What you are asked to do >>
The answer must consist of every line below that holds the word "held".

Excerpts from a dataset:
- Opening Delimiter -

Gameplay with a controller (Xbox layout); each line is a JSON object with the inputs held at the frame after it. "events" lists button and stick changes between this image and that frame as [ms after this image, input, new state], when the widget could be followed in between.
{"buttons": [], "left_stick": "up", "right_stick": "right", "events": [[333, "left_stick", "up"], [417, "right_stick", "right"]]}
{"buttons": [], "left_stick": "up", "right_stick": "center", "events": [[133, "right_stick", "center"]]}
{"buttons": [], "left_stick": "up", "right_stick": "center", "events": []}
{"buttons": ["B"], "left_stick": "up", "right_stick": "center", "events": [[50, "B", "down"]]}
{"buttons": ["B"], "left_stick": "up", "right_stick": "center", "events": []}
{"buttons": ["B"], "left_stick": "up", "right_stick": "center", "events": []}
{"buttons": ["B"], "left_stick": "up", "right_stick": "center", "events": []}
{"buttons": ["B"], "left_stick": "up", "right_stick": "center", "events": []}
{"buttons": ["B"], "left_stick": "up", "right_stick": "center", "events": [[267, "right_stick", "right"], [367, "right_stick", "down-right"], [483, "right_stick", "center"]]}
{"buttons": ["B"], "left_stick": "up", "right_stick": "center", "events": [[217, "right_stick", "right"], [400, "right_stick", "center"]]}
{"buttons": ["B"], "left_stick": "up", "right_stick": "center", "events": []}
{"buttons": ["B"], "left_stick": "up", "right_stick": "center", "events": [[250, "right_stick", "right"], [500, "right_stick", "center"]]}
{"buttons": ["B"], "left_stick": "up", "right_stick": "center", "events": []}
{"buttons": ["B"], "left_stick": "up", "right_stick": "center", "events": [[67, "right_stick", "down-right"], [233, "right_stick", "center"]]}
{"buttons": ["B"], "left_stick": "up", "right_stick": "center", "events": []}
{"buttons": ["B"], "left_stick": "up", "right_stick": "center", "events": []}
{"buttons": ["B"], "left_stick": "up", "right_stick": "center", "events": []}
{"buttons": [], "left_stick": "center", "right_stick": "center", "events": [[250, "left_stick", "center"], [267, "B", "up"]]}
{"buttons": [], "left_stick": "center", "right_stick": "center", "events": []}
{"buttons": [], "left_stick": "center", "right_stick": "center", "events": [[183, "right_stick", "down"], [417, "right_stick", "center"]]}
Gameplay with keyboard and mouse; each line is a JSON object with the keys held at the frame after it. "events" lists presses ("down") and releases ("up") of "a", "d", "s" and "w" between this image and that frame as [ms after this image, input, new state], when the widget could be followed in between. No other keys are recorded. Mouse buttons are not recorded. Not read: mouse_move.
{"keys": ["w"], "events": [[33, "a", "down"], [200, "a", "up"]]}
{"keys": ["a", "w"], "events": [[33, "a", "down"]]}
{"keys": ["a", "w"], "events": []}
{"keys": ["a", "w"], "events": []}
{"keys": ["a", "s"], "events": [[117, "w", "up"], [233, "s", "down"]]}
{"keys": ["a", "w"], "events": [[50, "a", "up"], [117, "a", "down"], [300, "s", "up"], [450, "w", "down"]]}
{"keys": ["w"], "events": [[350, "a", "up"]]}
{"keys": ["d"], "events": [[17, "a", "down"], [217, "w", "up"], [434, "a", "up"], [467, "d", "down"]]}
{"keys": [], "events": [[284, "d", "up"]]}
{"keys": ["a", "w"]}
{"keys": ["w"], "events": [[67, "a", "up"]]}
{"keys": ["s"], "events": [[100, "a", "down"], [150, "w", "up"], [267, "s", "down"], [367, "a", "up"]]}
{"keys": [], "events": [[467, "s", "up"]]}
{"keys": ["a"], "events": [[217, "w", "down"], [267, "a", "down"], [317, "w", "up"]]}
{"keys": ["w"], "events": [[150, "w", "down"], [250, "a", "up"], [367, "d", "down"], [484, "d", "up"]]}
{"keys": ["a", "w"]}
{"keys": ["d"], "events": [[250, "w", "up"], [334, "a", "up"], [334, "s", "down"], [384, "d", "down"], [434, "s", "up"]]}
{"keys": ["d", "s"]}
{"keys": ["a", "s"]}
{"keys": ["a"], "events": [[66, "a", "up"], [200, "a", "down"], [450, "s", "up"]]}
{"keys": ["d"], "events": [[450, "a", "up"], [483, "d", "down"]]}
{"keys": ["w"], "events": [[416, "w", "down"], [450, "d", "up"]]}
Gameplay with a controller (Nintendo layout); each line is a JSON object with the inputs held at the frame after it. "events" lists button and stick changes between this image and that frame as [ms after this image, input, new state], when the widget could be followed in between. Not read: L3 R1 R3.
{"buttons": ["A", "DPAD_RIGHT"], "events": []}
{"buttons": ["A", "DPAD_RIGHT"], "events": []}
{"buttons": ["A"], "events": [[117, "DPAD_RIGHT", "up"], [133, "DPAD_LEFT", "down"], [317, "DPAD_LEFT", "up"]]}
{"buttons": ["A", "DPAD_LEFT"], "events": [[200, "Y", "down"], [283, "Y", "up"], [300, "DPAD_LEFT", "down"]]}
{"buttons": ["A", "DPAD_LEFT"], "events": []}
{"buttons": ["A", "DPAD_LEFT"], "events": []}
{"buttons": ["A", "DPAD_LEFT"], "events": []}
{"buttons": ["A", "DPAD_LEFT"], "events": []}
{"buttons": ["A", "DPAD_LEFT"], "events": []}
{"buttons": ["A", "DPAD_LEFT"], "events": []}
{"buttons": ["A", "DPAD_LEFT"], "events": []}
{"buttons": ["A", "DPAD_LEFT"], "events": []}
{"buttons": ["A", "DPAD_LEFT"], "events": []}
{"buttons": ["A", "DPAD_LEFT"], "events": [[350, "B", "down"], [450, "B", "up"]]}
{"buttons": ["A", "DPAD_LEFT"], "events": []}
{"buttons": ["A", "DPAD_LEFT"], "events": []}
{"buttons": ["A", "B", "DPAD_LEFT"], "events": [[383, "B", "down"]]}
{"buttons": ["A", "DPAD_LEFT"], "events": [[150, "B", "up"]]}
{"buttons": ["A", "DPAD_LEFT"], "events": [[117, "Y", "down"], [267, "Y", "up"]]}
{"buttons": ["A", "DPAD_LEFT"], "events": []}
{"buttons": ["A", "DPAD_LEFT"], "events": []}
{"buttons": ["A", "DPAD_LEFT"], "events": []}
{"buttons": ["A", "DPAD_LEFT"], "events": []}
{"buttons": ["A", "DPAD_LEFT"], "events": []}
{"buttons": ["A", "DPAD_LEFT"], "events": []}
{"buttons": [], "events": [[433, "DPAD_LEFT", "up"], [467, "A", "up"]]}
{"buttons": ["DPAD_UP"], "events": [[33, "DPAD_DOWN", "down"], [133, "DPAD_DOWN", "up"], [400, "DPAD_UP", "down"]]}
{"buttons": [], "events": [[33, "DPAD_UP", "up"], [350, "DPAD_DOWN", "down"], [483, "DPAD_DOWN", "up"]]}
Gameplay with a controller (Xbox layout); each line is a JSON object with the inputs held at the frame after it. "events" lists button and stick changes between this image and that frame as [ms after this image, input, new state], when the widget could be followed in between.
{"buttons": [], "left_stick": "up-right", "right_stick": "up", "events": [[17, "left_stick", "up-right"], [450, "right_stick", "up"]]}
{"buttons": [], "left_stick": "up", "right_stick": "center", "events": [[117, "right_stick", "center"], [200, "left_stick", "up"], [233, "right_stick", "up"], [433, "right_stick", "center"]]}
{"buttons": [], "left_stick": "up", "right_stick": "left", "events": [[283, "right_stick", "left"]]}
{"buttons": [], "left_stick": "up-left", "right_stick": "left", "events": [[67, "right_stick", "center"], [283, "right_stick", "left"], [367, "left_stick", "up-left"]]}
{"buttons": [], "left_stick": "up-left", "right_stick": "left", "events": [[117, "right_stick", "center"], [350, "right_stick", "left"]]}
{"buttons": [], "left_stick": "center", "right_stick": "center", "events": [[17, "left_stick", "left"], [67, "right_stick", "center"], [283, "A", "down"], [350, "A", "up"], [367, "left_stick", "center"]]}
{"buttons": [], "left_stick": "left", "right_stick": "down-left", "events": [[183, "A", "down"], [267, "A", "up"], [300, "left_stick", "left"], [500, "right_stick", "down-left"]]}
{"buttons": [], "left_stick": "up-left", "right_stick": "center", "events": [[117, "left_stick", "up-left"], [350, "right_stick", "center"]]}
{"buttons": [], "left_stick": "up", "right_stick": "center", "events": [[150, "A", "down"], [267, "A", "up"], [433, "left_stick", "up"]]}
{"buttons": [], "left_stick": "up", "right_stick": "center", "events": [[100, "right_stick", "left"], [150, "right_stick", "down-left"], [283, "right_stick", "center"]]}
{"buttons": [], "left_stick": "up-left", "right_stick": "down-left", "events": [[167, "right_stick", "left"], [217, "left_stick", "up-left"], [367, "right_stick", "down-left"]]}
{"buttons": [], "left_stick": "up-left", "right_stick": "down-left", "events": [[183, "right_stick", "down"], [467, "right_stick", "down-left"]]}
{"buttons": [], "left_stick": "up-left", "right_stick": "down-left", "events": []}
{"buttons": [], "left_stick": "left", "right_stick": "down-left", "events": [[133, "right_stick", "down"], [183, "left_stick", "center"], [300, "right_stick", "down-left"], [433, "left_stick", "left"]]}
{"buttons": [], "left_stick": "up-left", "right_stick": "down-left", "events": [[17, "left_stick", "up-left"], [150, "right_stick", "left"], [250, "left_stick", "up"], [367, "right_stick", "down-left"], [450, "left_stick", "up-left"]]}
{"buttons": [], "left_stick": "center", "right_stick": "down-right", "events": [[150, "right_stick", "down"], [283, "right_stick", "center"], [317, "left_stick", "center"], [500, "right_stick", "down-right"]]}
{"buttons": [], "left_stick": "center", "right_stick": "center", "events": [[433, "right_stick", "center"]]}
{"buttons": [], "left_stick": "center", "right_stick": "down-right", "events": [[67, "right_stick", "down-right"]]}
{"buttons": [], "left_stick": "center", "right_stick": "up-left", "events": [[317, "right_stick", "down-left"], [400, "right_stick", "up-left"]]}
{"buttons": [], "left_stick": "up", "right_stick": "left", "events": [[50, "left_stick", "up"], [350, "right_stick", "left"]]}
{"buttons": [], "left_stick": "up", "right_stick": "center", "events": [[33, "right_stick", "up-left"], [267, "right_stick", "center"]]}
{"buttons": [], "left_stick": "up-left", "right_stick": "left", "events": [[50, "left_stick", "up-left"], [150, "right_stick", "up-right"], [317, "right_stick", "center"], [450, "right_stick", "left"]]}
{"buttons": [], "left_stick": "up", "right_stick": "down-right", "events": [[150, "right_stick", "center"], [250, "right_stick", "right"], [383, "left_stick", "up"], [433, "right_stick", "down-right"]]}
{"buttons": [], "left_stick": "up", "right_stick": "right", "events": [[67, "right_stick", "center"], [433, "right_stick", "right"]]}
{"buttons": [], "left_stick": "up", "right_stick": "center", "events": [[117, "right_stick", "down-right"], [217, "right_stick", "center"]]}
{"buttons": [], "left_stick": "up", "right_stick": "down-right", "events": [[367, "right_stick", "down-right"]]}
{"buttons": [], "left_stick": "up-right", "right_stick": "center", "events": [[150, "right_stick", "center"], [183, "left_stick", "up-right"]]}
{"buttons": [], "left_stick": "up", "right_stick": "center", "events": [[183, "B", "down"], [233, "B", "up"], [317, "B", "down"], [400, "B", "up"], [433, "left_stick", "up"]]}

- Closing Delimiter -

Finished task >>
Gameplay with a controller (Xbox layout); each line is a JSON object with the inputs held at the frame after it. "events" lists button and stick changes between this image and that frame as [ms after this image, input, new state], when the widget could be followed in between.
Gameplay with keyboard and mouse; each line is a JSON object with the keys held at the frame after it. "events" lists presses ("down") and releases ("up") of "a", "d", "s" and "w" between this image and that frame as [ms after this image, input, new state], when the widget could be followed in between. No other keys are recorded. Mouse buttons are not recorded. Not read: mouse_move.
Gameplay with a controller (Nintendo layout); each line is a JSON object with the inputs held at the frame after it. "events" lists button and stick changes between this image and that frame as [ms after this image, input, new state], when the widget could be followed in between. Not read: L3 R1 R3.
Gameplay with a controller (Xbox layout); each line is a JSON object with the inputs held at the frame after it. "events" lists button and stick changes between this image and that frame as [ms after this image, input, new state], when the widget could be followed in between.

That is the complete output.